◆ What the task asks ◆
Copy out the material again, beginning at its very first line and stopping after the line that contains "### Backend Fixes Prioritized". Leave the pictures out of your answer.

(Rendered pictures with their source text)

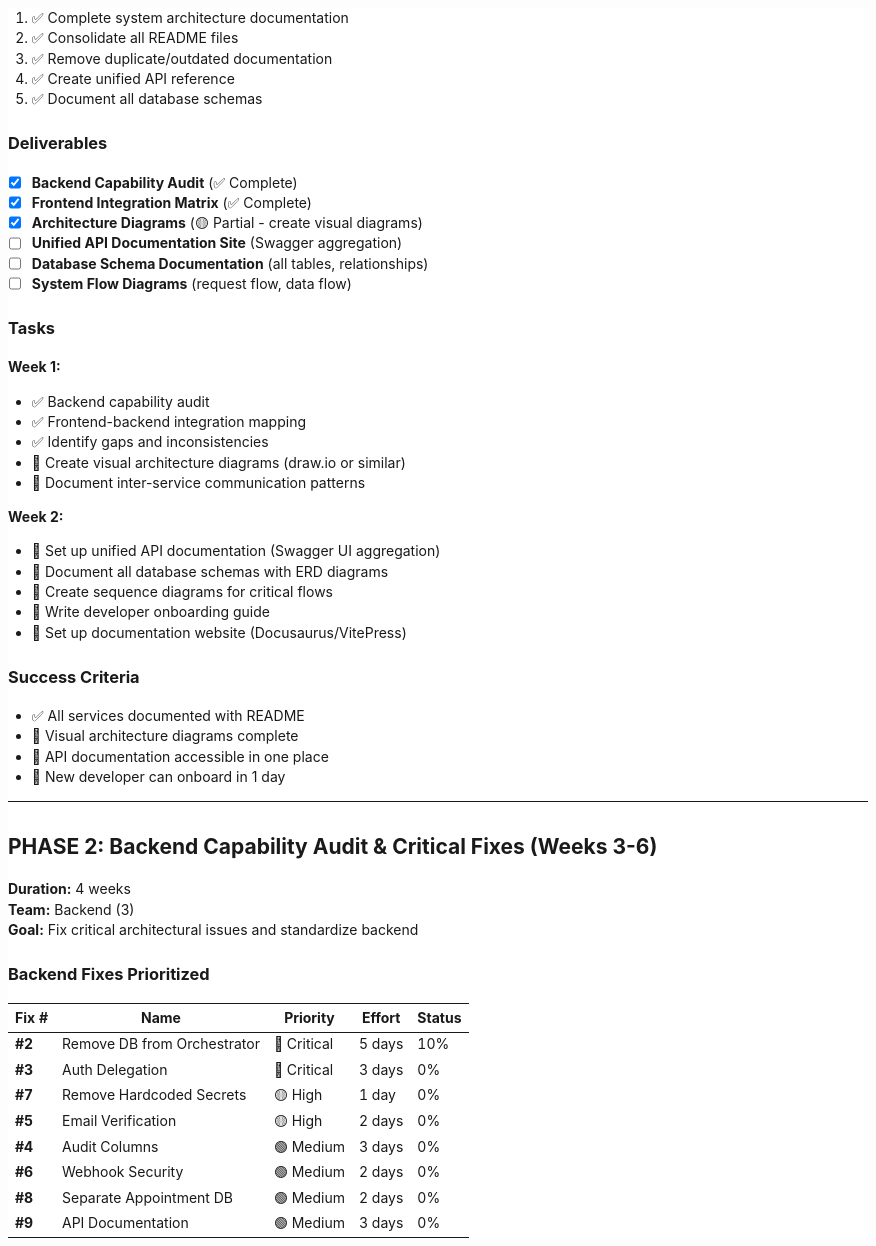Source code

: 1. ✅ Complete system architecture documentation
2. ✅ Consolidate all README files
3. ✅ Remove duplicate/outdated documentation
4. ✅ Create unified API reference
5. ✅ Document all database schemas

### Deliverables

- [x] **Backend Capability Audit** (✅ Complete)
- [x] **Frontend Integration Matrix** (✅ Complete)
- [x] **Architecture Diagrams** (🟡 Partial - create visual diagrams)
- [ ] **Unified API Documentation Site** (Swagger aggregation)
- [ ] **Database Schema Documentation** (all tables, relationships)
- [ ] **System Flow Diagrams** (request flow, data flow)

### Tasks

**Week 1:**
- ✅ Backend capability audit
- ✅ Frontend-backend integration mapping
- ✅ Identify gaps and inconsistencies
- 🔲 Create visual architecture diagrams (draw.io or similar)
- 🔲 Document inter-service communication patterns

**Week 2:**
- 🔲 Set up unified API documentation (Swagger UI aggregation)
- 🔲 Document all database schemas with ERD diagrams
- 🔲 Create sequence diagrams for critical flows
- 🔲 Write developer onboarding guide
- 🔲 Set up documentation website (Docusaurus/VitePress)

### Success Criteria

- ✅ All services documented with README
- 🔲 Visual architecture diagrams complete
- 🔲 API documentation accessible in one place
- 🔲 New developer can onboard in 1 day

---

## PHASE 2: Backend Capability Audit & Critical Fixes (Weeks 3-6)

**Duration:** 4 weeks  
**Team:** Backend (3)  
**Goal:** Fix critical architectural issues and standardize backend

### Backend Fixes Prioritized

| Fix # | Name | Priority | Effort | Status |
|-------|------|----------|--------|--------|
| **#2** | Remove DB from Orchestrator | 🔴 Critical | 5 days | 10% |
| **#3** | Auth Delegation | 🔴 Critical | 3 days | 0% |
| **#7** | Remove Hardcoded Secrets | 🟡 High | 1 day | 0% |
| **#5** | Email Verification | 🟡 High | 2 days | 0% |
| **#4** | Audit Columns | 🟢 Medium | 3 days | 0% |
| **#6** | Webhook Security | 🟢 Medium | 2 days | 0% |
| **#8** | Separate Appointment DB | 🟢 Medium | 2 days | 0% |
| **#9** | API Documentation | 🟢 Medium | 3 days | 0% |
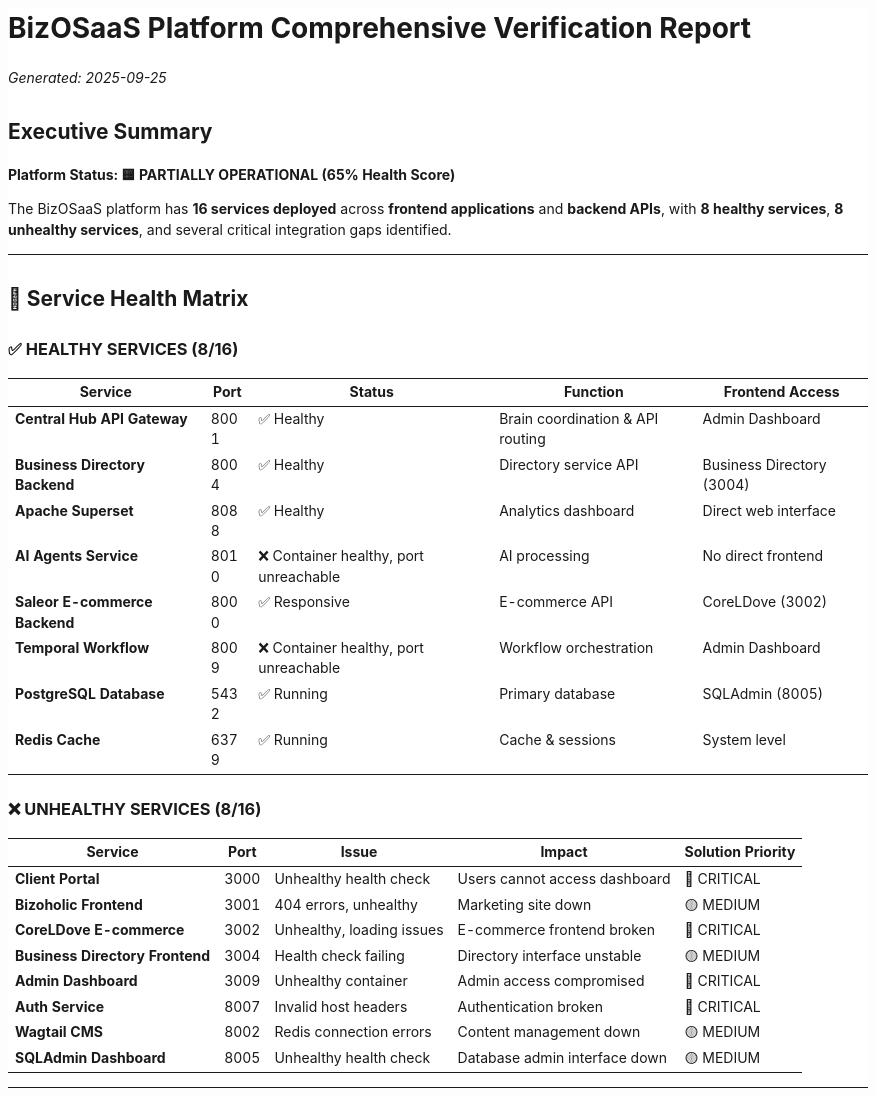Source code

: # BizOSaaS Platform Comprehensive Verification Report
*Generated: 2025-09-25*

## Executive Summary

**Platform Status: 🟨 PARTIALLY OPERATIONAL (65% Health Score)**

The BizOSaaS platform has **16 services deployed** across **frontend applications** and **backend APIs**, with **8 healthy services**, **8 unhealthy services**, and several critical integration gaps identified.

---

## 🎯 Service Health Matrix

### ✅ **HEALTHY SERVICES (8/16)**

| Service | Port | Status | Function | Frontend Access |
|---------|------|--------|----------|----------------|
| **Central Hub API Gateway** | 8001 | ✅ Healthy | Brain coordination & API routing | Admin Dashboard |
| **Business Directory Backend** | 8004 | ✅ Healthy | Directory service API | Business Directory (3004) |
| **Apache Superset** | 8088 | ✅ Healthy | Analytics dashboard | Direct web interface |
| **AI Agents Service** | 8010 | ❌ Container healthy, port unreachable | AI processing | No direct frontend |
| **Saleor E-commerce Backend** | 8000 | ✅ Responsive | E-commerce API | CoreLDove (3002) |
| **Temporal Workflow** | 8009 | ❌ Container healthy, port unreachable | Workflow orchestration | Admin Dashboard |
| **PostgreSQL Database** | 5432 | ✅ Running | Primary database | SQLAdmin (8005) |
| **Redis Cache** | 6379 | ✅ Running | Cache & sessions | System level |

### ❌ **UNHEALTHY SERVICES (8/16)**

| Service | Port | Issue | Impact | Solution Priority |
|---------|------|--------|--------|------------------|
| **Client Portal** | 3000 | Unhealthy health check | Users cannot access dashboard | 🔴 CRITICAL |
| **Bizoholic Frontend** | 3001 | 404 errors, unhealthy | Marketing site down | 🟡 MEDIUM |
| **CoreLDove E-commerce** | 3002 | Unhealthy, loading issues | E-commerce frontend broken | 🔴 CRITICAL |
| **Business Directory Frontend** | 3004 | Health check failing | Directory interface unstable | 🟡 MEDIUM |
| **Admin Dashboard** | 3009 | Unhealthy container | Admin access compromised | 🔴 CRITICAL |
| **Auth Service** | 8007 | Invalid host headers | Authentication broken | 🔴 CRITICAL |
| **Wagtail CMS** | 8002 | Redis connection errors | Content management down | 🟡 MEDIUM |
| **SQLAdmin Dashboard** | 8005 | Unhealthy health check | Database admin interface down | 🟡 MEDIUM |

---
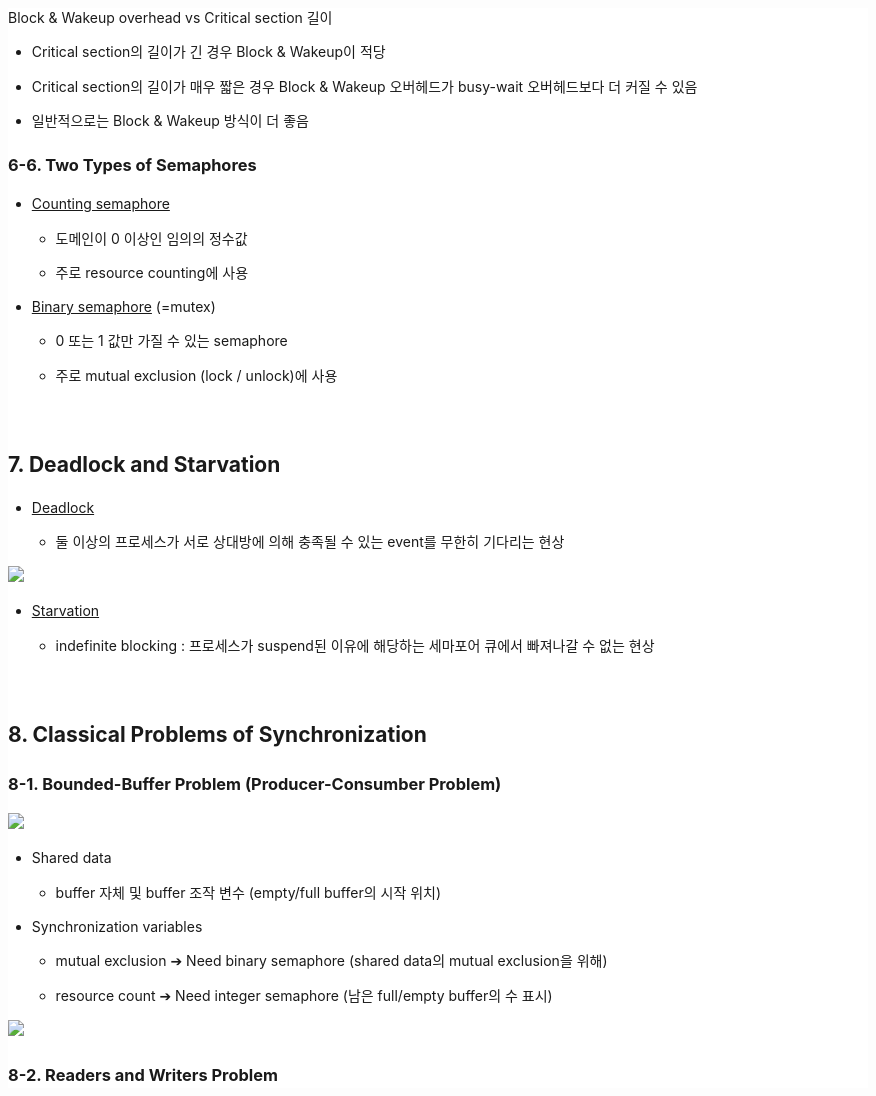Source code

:Block & Wakeup overhead vs Critical section 길이

* Critical section의 길이가 긴 경우 Block & Wakeup이 적당

* Critical section의 길이가 매우 짧은 경우 Block & Wakeup 오버헤드가 busy-wait 오버헤드보다 더 커질 수 있음

* 일반적으로는 Block & Wakeup 방식이 더 좋음

### **6-6. Two Types of Semaphores**

* <U>Counting semaphore</U>
	
    * 도메인이 0 이상인 임의의 정수값
	
    * 주로 resource counting에 사용

* <U>Binary semaphore</U> (=mutex)
	
    * 0 또는 1 값만 가질 수 있는 semaphore
	
    * 주로 mutual exclusion (lock / unlock)에 사용

&nbsp;

## **7. Deadlock and Starvation**

* <U>Deadlock</U>
	
    * 둘 이상의 프로세스가 서로 상대방에 의해 충족될 수 있는 event를 무한히 기다리는 현상

![](https://images.velog.io/images/dogfootbirdfoot/post/d164895b-7662-4697-90e7-5ac31693dd55/6-12.png)

* <U>Starvation</U>
	
    * indefinite blocking : 프로세스가 suspend된 이유에 해당하는 세마포어 큐에서 빠져나갈 수 없는 현상

&nbsp;

## **8. Classical Problems of Synchronization**

### **8-1. Bounded-Buffer Problem (Producer-Consumber Problem)**

![](https://images.velog.io/images/dogfootbirdfoot/post/aa26ef3f-5fa6-4e51-ab38-ec16bf97c1c6/6-13.png)

* Shared data
	
    * buffer 자체 및 buffer 조작 변수 (empty/full buffer의 시작 위치)

* Synchronization variables
	
    * mutual exclusion ➔ Need binary semaphore (shared data의 mutual exclusion을 위해)
	
    * resource count ➔ Need integer semaphore (남은 full/empty buffer의 수 표시)

![](https://images.velog.io/images/dogfootbirdfoot/post/07451245-1519-463e-b2ac-58fb7c596bed/6-14.png)

### **8-2. Readers and Writers Problem**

◆ Solved exercise ◆
Source code

: 1. ✅ Complete system architecture documentation
2. ✅ Consolidate all README files
3. ✅ Remove duplicate/outdated documentation
4. ✅ Create unified API reference
5. ✅ Document all database schemas

### Deliverables

- [x] **Backend Capability Audit** (✅ Complete)
- [x] **Frontend Integration Matrix** (✅ Complete)
- [x] **Architecture Diagrams** (🟡 Partial - create visual diagrams)
- [ ] **Unified API Documentation Site** (Swagger aggregation)
- [ ] **Database Schema Documentation** (all tables, relationships)
- [ ] **System Flow Diagrams** (request flow, data flow)

### Tasks

**Week 1:**
- ✅ Backend capability audit
- ✅ Frontend-backend integration mapping
- ✅ Identify gaps and inconsistencies
- 🔲 Create visual architecture diagrams (draw.io or similar)
- 🔲 Document inter-service communication patterns

**Week 2:**
- 🔲 Set up unified API documentation (Swagger UI aggregation)
- 🔲 Document all database schemas with ERD diagrams
- 🔲 Create sequence diagrams for critical flows
- 🔲 Write developer onboarding guide
- 🔲 Set up documentation website (Docusaurus/VitePress)

### Success Criteria

- ✅ All services documented with README
- 🔲 Visual architecture diagrams complete
- 🔲 API documentation accessible in one place
- 🔲 New developer can onboard in 1 day

---

## PHASE 2: Backend Capability Audit & Critical Fixes (Weeks 3-6)

**Duration:** 4 weeks  
**Team:** Backend (3)  
**Goal:** Fix critical architectural issues and standardize backend

### Backend Fixes Prioritized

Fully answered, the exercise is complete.